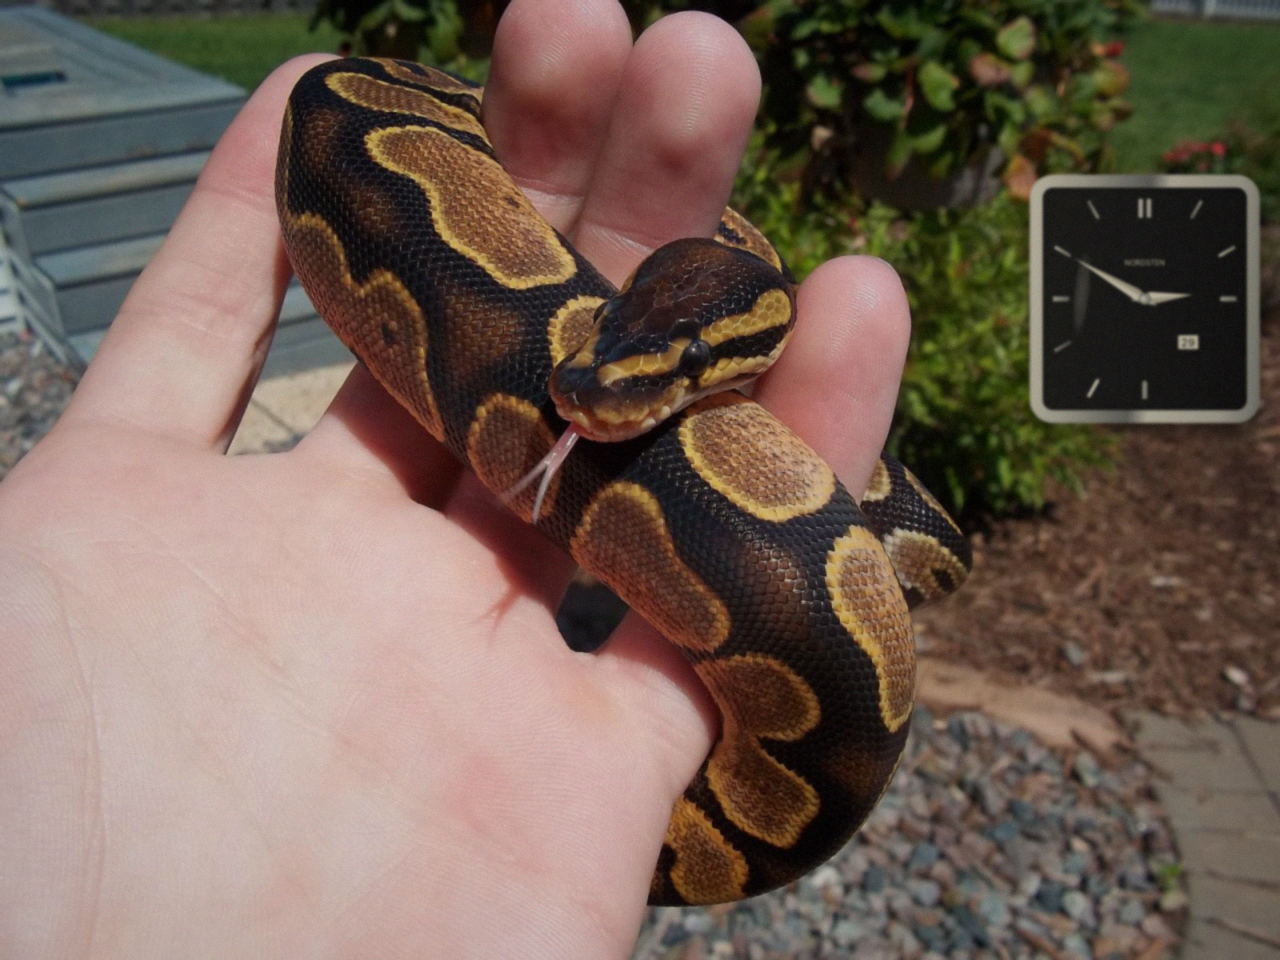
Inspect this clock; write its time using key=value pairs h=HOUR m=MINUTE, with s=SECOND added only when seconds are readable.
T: h=2 m=50
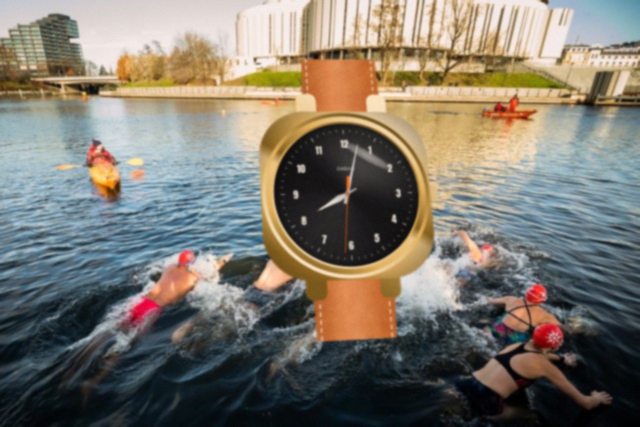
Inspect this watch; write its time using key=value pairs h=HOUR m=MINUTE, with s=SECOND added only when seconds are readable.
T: h=8 m=2 s=31
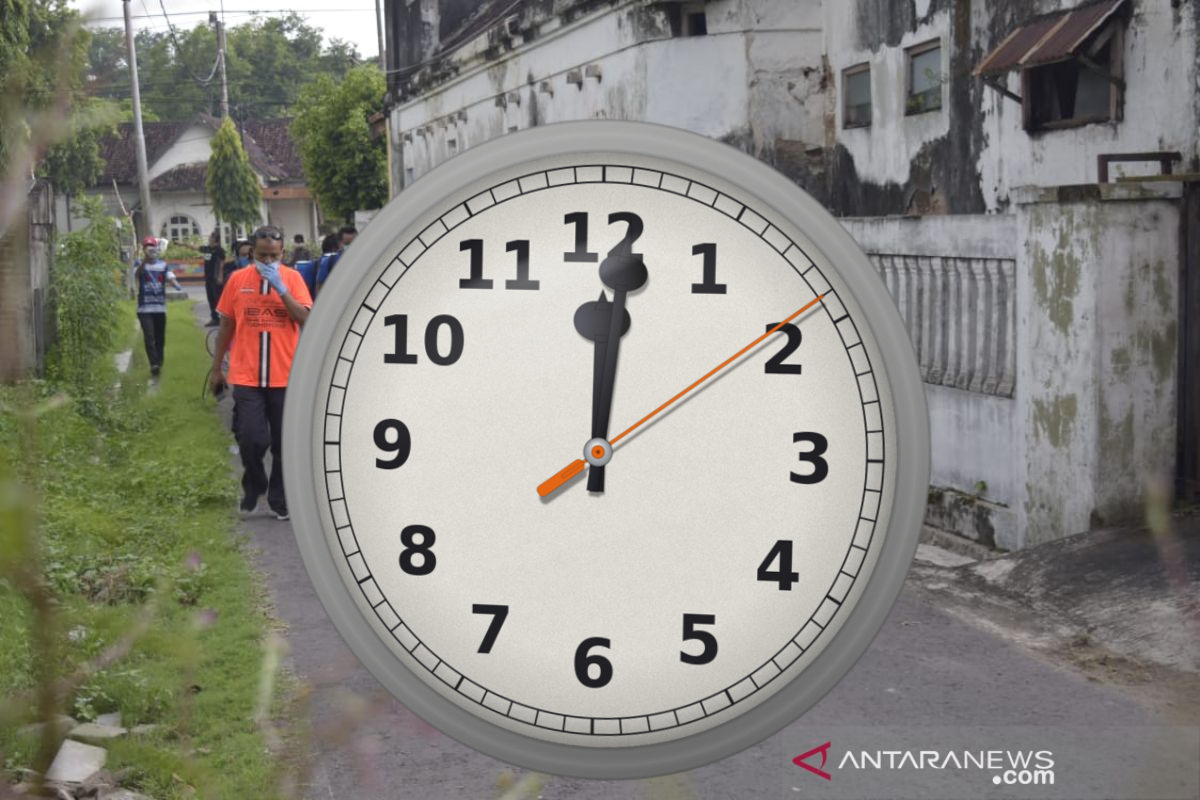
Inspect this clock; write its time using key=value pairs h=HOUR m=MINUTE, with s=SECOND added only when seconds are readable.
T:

Problem description
Can you put the lines above into a numbered list, leaving out the blank lines and the pictures?

Task response
1. Inspect this clock; write its time using key=value pairs h=HOUR m=MINUTE, with s=SECOND added only when seconds are readable.
2. T: h=2 m=50
3. Inspect this watch; write its time using key=value pairs h=HOUR m=MINUTE, with s=SECOND added only when seconds are readable.
4. T: h=8 m=2 s=31
5. Inspect this clock; write its time using key=value pairs h=HOUR m=MINUTE, with s=SECOND added only when seconds are readable.
6. T:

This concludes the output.